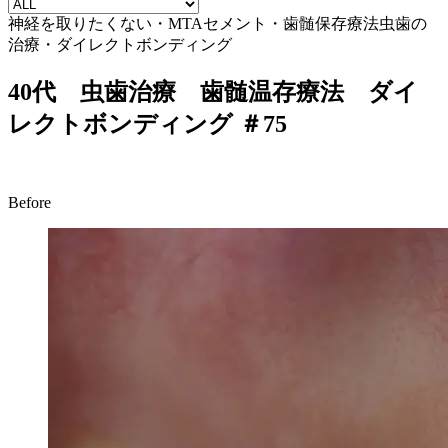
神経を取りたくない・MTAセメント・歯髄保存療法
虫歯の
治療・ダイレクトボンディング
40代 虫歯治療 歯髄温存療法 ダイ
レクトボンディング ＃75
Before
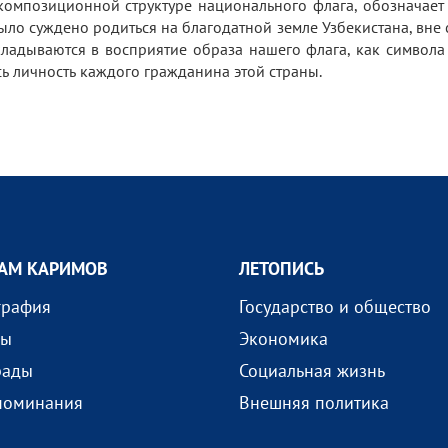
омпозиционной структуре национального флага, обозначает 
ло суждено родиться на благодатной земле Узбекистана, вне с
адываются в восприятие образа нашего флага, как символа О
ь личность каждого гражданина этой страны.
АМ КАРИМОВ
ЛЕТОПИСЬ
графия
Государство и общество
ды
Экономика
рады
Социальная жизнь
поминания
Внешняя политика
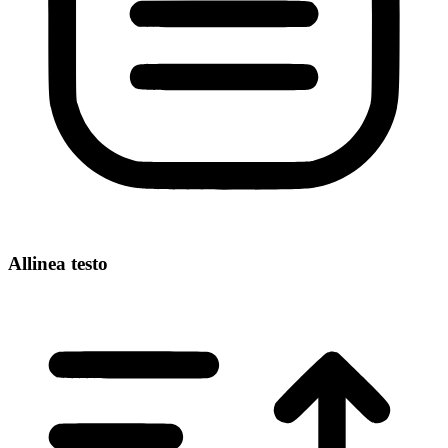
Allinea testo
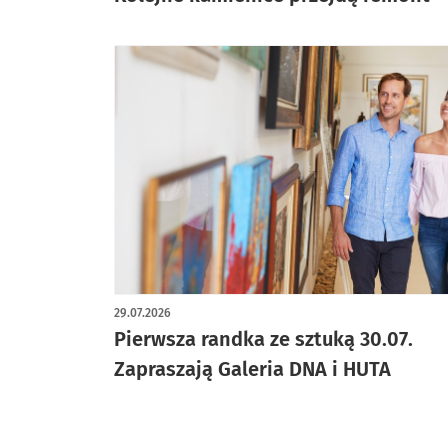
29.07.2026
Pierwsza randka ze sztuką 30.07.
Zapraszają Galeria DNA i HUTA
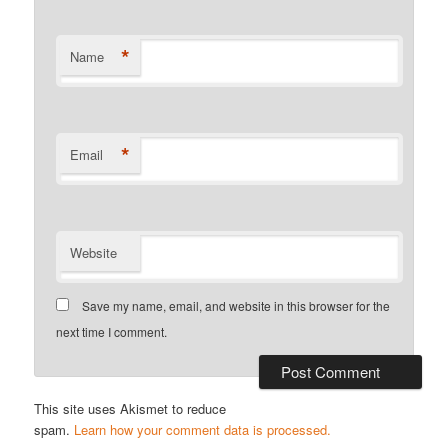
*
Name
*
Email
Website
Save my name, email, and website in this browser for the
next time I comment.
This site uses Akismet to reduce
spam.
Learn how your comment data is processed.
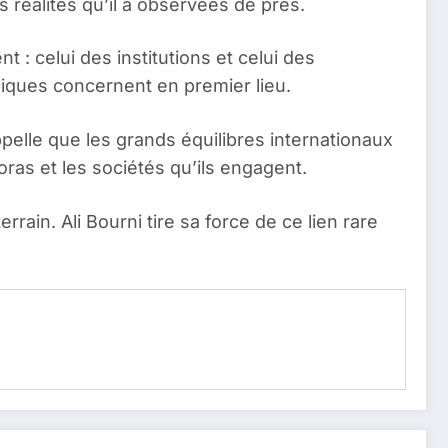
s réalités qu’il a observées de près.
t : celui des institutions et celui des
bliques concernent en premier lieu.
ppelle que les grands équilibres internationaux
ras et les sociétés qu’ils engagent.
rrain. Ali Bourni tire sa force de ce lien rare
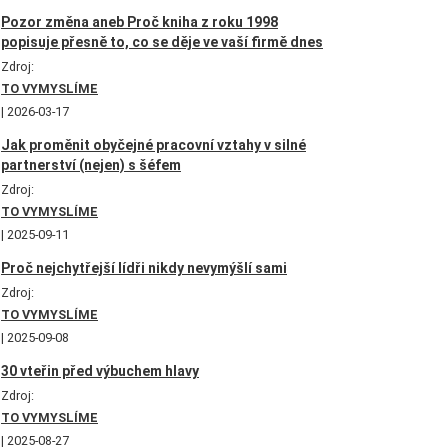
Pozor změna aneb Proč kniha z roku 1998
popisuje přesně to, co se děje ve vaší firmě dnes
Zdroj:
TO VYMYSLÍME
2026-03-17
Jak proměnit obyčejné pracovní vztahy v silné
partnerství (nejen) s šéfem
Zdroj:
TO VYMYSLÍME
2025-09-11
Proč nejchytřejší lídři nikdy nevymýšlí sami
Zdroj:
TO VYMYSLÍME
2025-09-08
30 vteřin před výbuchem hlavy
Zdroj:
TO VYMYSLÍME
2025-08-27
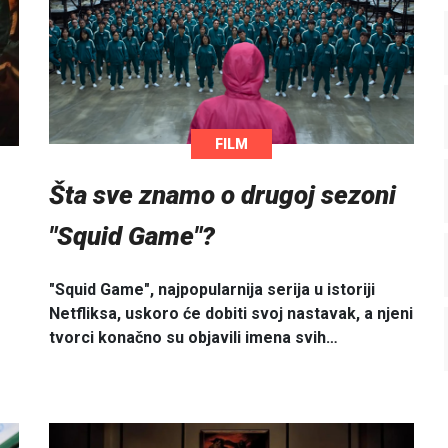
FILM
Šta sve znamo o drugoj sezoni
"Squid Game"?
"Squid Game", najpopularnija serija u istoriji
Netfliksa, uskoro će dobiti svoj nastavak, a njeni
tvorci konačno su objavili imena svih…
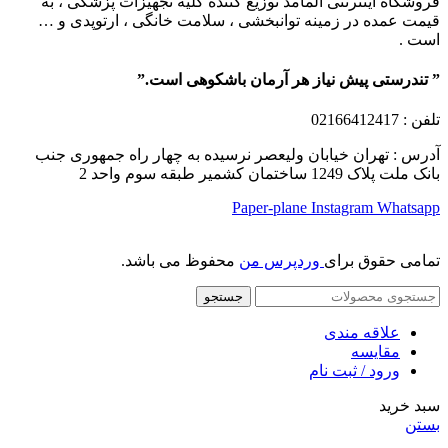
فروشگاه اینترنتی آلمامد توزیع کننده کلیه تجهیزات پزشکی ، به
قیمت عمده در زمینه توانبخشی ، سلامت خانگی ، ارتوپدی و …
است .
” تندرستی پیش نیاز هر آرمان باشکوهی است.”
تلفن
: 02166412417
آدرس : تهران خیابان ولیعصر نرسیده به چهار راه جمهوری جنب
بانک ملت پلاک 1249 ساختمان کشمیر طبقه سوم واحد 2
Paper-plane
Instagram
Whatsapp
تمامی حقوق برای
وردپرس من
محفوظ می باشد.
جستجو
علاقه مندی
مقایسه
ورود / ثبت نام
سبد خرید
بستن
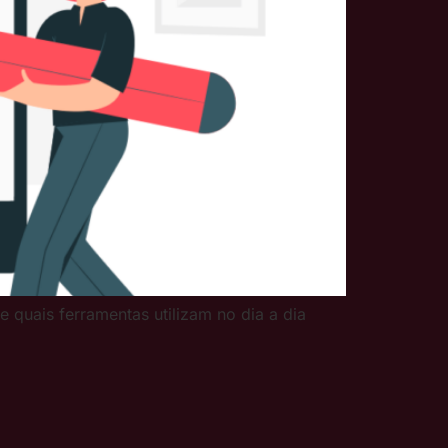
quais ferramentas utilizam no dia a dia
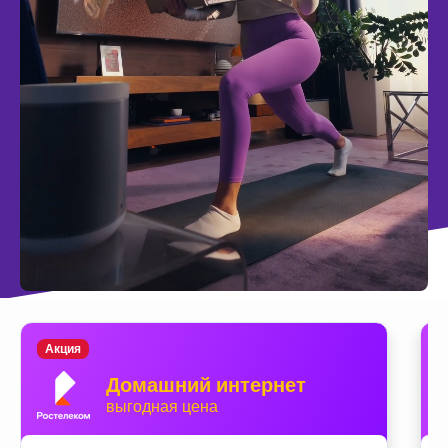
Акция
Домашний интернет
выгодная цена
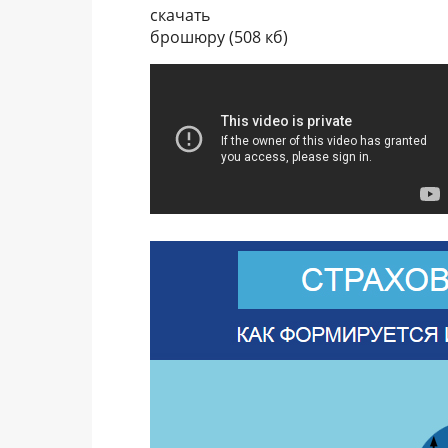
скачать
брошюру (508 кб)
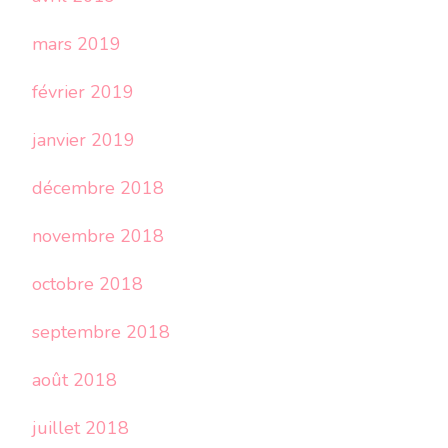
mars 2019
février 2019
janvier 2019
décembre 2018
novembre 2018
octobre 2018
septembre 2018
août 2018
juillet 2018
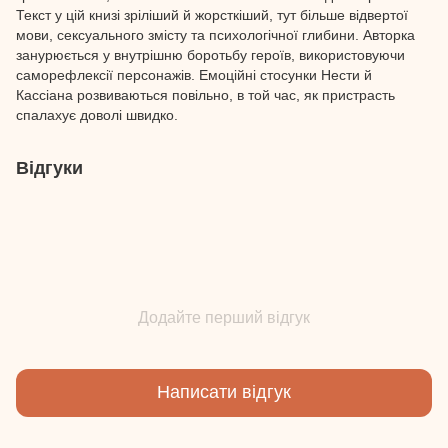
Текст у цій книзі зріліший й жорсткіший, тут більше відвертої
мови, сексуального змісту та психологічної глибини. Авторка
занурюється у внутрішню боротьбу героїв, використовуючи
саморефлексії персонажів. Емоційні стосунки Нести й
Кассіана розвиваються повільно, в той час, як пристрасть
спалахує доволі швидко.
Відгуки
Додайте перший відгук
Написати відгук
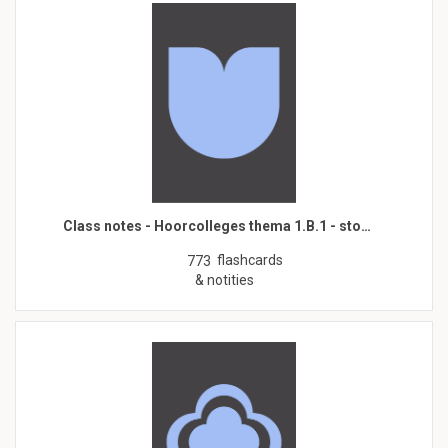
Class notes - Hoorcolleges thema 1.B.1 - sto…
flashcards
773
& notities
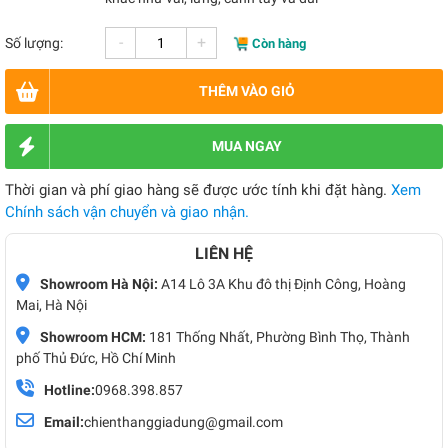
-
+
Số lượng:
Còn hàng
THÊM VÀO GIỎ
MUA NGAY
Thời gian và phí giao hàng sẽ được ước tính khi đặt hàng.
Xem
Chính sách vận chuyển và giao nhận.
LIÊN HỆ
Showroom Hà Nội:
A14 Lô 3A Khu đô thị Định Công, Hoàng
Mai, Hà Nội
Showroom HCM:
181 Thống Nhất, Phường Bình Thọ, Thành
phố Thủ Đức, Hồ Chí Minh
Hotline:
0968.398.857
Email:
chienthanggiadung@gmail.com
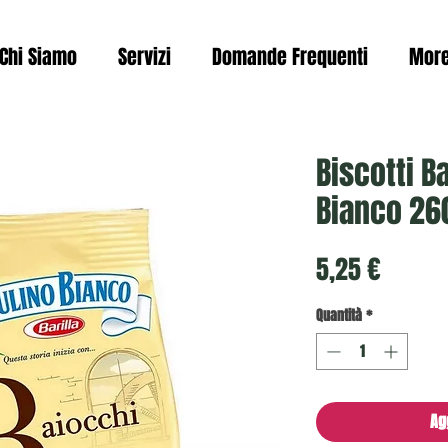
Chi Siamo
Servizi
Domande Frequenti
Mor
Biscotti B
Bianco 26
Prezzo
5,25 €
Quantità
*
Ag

— Action item —
Copy out every entry above, character for character, excluding pictures.

— Output of the exercise —
神経を取りたくない・MTAセメント・歯髄保存療法
虫歯の
治療・ダイレクトボンディング
40代 虫歯治療 歯髄温存療法 ダイ
レクトボンディング ＃75
Before
омпозиционной структуре национального флага, обозначает 
ло суждено родиться на благодатной земле Узбекистана, вне с
адываются в восприятие образа нашего флага, как символа О
ь личность каждого гражданина этой страны.
АМ КАРИМОВ
ЛЕТОПИСЬ
графия
Государство и общество
ды
Экономика
рады
Социальная жизнь
поминания
Внешняя политика
Allinea testo
29.07.2026
Pierwsza randka ze sztuką 30.07.
Zapraszają Galeria DNA i HUTA
*
Name
*
Email
Website
Save my name, email, and website in this browser for the
next time I comment.
This site uses Akismet to reduce
spam.
Learn how your comment data is processed.
s réalités qu’il a observées de près.
t : celui des institutions et celui des
bliques concernent en premier lieu.
ppelle que les grands équilibres internationaux
ras et les sociétés qu’ils engagent.
rrain. Ali Bourni tire sa force de ce lien rare
Pozor změna aneb Proč kniha z roku 1998
popisuje přesně to, co se děje ve vaší firmě dnes
Zdroj:
TO VYMYSLÍME
2026-03-17
Jak proměnit obyčejné pracovní vztahy v silné
partnerství (nejen) s šéfem
Zdroj:
TO VYMYSLÍME
2025-09-11
Proč nejchytřejší lídři nikdy nevymýšlí sami
Zdroj:
TO VYMYSLÍME
2025-09-08
30 vteřin před výbuchem hlavy
Zdroj:
TO VYMYSLÍME
2025-08-27
FILM
Šta sve znamo o drugoj sezoni
"Squid Game"?
"Squid Game", najpopularnija serija u istoriji
Netfliksa, uskoro će dobiti svoj nastavak, a njeni
tvorci konačno su objavili imena svih…
فروشگاه اینترنتی آلمامد توزیع کننده کلیه تجهیزات پزشکی ، به
قیمت عمده در زمینه توانبخشی ، سلامت خانگی ، ارتوپدی و …
است .
” تندرستی پیش نیاز هر آرمان باشکوهی است.”
تلفن
: 02166412417
آدرس : تهران خیابان ولیعصر نرسیده به چهار راه جمهوری جنب
بانک ملت پلاک 1249 ساختمان کشمیر طبقه سوم واحد 2
Paper-plane
Instagram
Whatsapp
تمامی حقوق برای
وردپرس من
محفوظ می باشد.
جستجو
علاقه مندی
مقایسه
ورود / ثبت نام
سبد خرید
بستن
quais ferramentas utilizam no dia a dia
Акция
Домашний интернет
выгодная цена
скачать
брошюру (508 кб)
mars 2019
février 2019
janvier 2019
décembre 2018
novembre 2018
octobre 2018
septembre 2018
août 2018
juillet 2018
Текст у цій книзі зріліший й жорсткіший, тут більше відвертої
мови, сексуального змісту та психологічної глибини. Авторка
занурюється у внутрішню боротьбу героїв, використовуючи
саморефлексії персонажів. Емоційні стосунки Нести й
Кассіана розвиваються повільно, в той час, як пристрасть
спалахує доволі швидко.
Відгуки
Додайте перший відгук
Написати відгук
Class notes - Hoorcolleges thema 1.B.1 - sto…
flashcards
773
& notities
-
+
Số lượng:
Còn hàng
THÊM VÀO GIỎ
MUA NGAY
Thời gian và phí giao hàng sẽ được ước tính khi đặt hàng.
Xem
Chính sách vận chuyển và giao nhận.
LIÊN HỆ
Showroom Hà Nội:
A14 Lô 3A Khu đô thị Định Công, Hoàng
Mai, Hà Nội
Showroom HCM:
181 Thống Nhất, Phường Bình Thọ, Thành
phố Thủ Đức, Hồ Chí Minh
Hotline:
0968.398.857
Email:
chienthanggiadung@gmail.com
Chi Siamo
Servizi
Domande Frequenti
Mor
Biscotti B
Bianco 26
Prezzo
5,25 €
Quantità
*
Ag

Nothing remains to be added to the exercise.